阅读短文>
........
海藻糖对生物体具有神奇的保护作用,是因为海藻糖在高温、高寒、高渗透压及干燥失水等恶劣环境条件下在细胞表面能形成独特的保护膜,有效地保护蛋白质分子不变性失活,从而维持生命体的生命过程和生物特征。许多对外界恶劣环境表现出非凡抗逆耐受力的物种,都与它们体内存在大量的海藻糖有直接的关系。外源性的海藻糖同样对生物体及生物大分子、生物膜具有良好的非特异性保护作用,它可以保护细胞免受由于环境变化(如脱水、高渗)造成的损害,具体表现为对生物膜、蛋白质和DNA等的有效保护,海藻糖因此在科学界素有“生命之糖”的美誉。国际权威的《自然》杂志曾在2000年7月发表了对海藻糖进行评价的专文,文中指出:“对许多生命体而言,海藻糖的有与无,意味着生命或者死亡”。这一独特的功能特性,使得海藻糖除了可以作为蛋白质药物、酶、疫苗和其他生物制品的优良活性保护剂以外,还是保持细胞活性、保湿类化妆品的重要成分,更可作为防止食品劣化、保持食品新鲜风味、提升食品品质的独特食品配料,大大拓展了海藻糖作为天然食用甜味糖的功能。在医学上已经成功地应用海藻糖替代血浆蛋白作为血液制品、疫苗、淋巴细胞、细胞组织等生物活性物质的稳定剂。不仅可以常温条件下干燥存放,更重要的是可以防止因血源污染而引起乙肝、艾滋病等致命疾病的传播,世界卫生组织对此十分重视。可见海藻糖的广泛应用可以提高人类的生活和健康水平。
在上世纪80年代的末期,海藻糖只能从含量甚微的天然微生物中提取,因而价格高达1000美元/kg;后来,利用酵母提取海藻糖获得成功,使海藻糖价格降低到300美元/kg以下。酵母提取法虽然大大价低了海藻糖的价格,但是无法进行大规模工业化的生产,同时微生物培养的副产物较多增加了海藻糖精制的困难,回收率也较低,都导致海藻糖的生产成本很难再进一步降低。1991年,意大利研究人员最早发现一些耐热古细菌的细胞提取物能将淀粉转化成海藻糖,随后日本研究人员对该酶做了分离纯化的研究,并克隆到相关的海藻糖合成酶基因,实现了利用酶法来生产海藻糖,也使海藻糖价格降低到10美元/kg以下。海藻糖早期昂贵的价格限制了应用与开发的研究,海藻糖价格的降低就意味着海藻糖将更广泛应用于医药食品等行业,这会大大促进相关产业的发展,也会加快海藻糖的应用开发研究。因此,研究开发更有效和生产成本更低的海藻糖生产技术,仍然是海藻糖广泛应用于食品行业要解决的关键性问题。
........
资料部分>
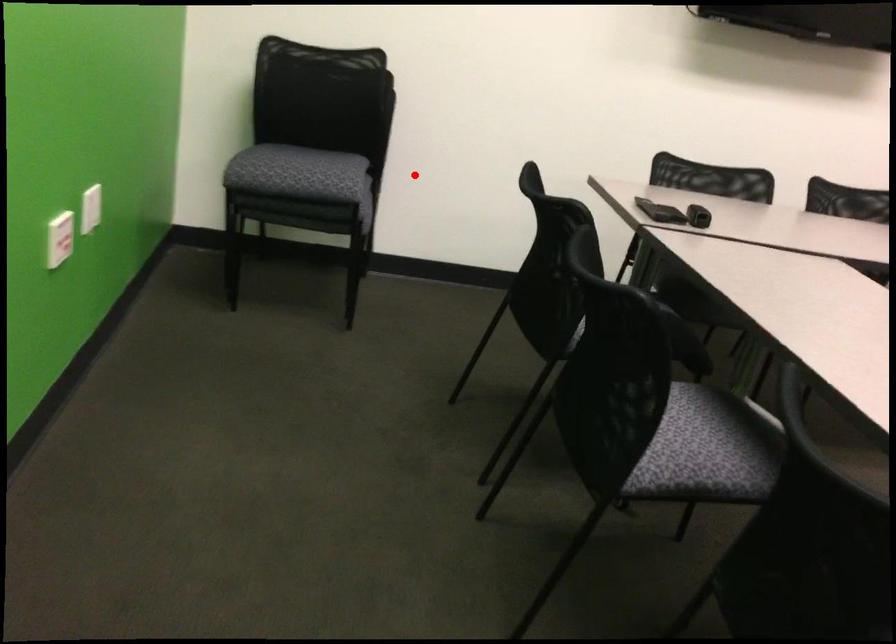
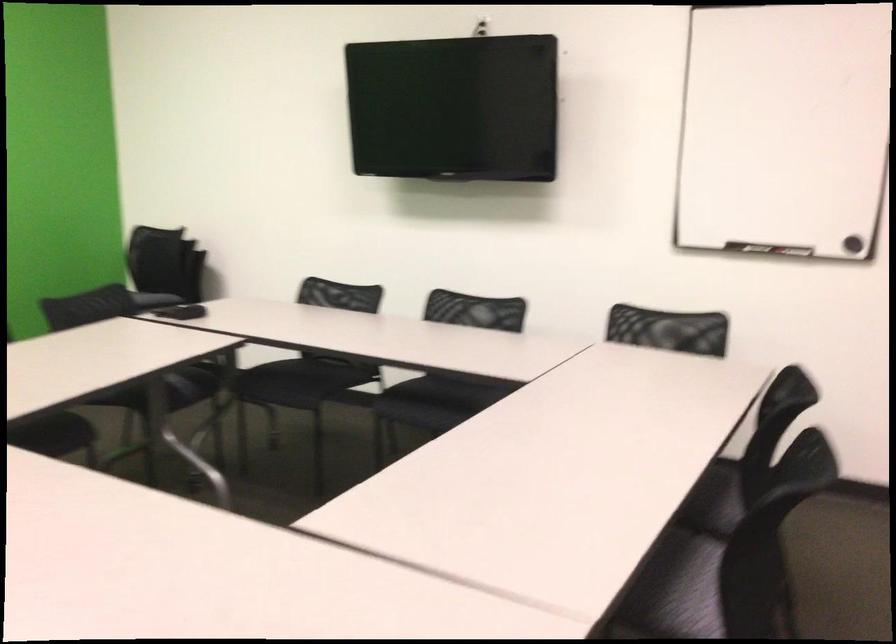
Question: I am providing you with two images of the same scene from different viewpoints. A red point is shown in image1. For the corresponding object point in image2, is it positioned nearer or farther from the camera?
........
作答说明>
1/ 根据海藻糖短文回答下列问题：
(a) 《自然》杂志于何年何月发表了评价海藻糖的专文？
(b) 1991年，哪国研究人员最早发现一些耐热古细菌的细胞提取物能将淀粉转化成海藻糖？
(c) 实现酶法生产后，海藻糖价格降至多少以下？
2/ 请列出海藻糖短文中提到的、医学上应用海藻糖替代血浆蛋白作为稳定剂的全部生物活性物质。
以上资料不参与本练习。

参考答案>
1/
(a) 2000年7月。
(b) 意大利。
(c) 10美元/kg以下。

2/ 血液制品、疫苗、淋巴细胞、细胞组织。